### Your instructions
The whole listing, pictures aside, should be reproduced exactly.

### Data provided

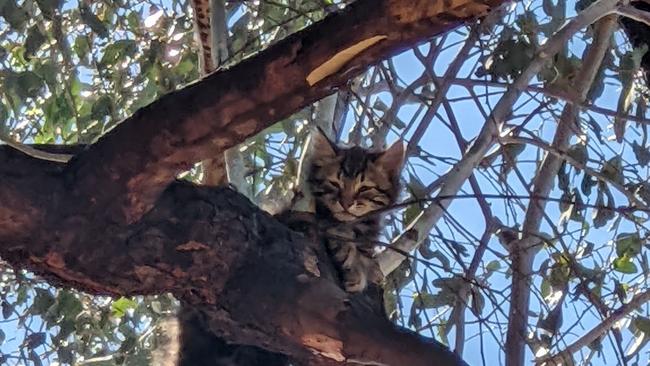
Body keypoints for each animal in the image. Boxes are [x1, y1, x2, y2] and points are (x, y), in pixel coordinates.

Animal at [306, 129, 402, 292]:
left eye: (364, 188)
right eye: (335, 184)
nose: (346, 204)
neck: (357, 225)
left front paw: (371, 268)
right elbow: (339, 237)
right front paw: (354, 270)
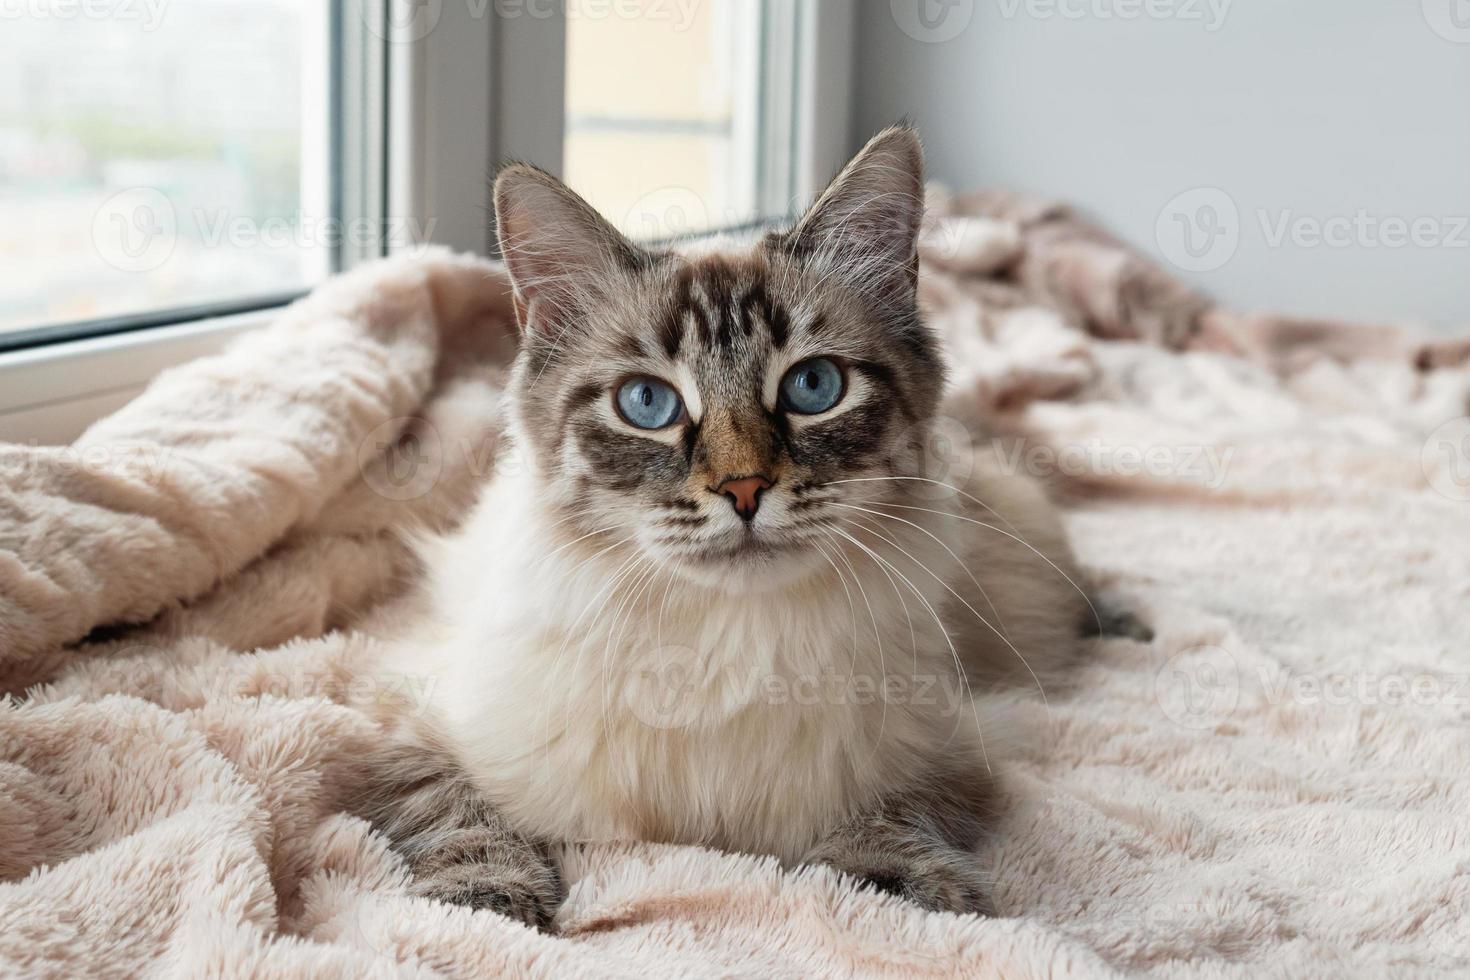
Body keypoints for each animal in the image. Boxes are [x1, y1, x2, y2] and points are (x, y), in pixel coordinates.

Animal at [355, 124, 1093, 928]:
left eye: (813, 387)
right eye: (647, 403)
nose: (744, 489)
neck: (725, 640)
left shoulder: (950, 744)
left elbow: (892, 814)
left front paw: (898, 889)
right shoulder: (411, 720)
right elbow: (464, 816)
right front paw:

### Your solution
Body keypoints for each animal in the image. Boxes are [x1, y1, x2, y2] and points are (x, y), in pixel coordinates.

Animal at [306, 129, 402, 292]:
left eye: (364, 188)
right eye: (335, 184)
nose: (346, 204)
neck: (357, 225)
left front paw: (371, 268)
right elbow: (339, 237)
right front paw: (354, 270)
Body keypoints for each animal in the image. Boxes are [x1, y1, x2, y2] and points are (x, y), in pixel coordinates.

Animal at [355, 124, 1093, 928]:
left eye: (813, 387)
right eye: (647, 403)
nose: (744, 489)
neck: (725, 640)
left shoulder: (950, 744)
left elbow: (892, 814)
left front paw: (898, 889)
right shoulder: (411, 720)
right elbow: (464, 816)
right front paw:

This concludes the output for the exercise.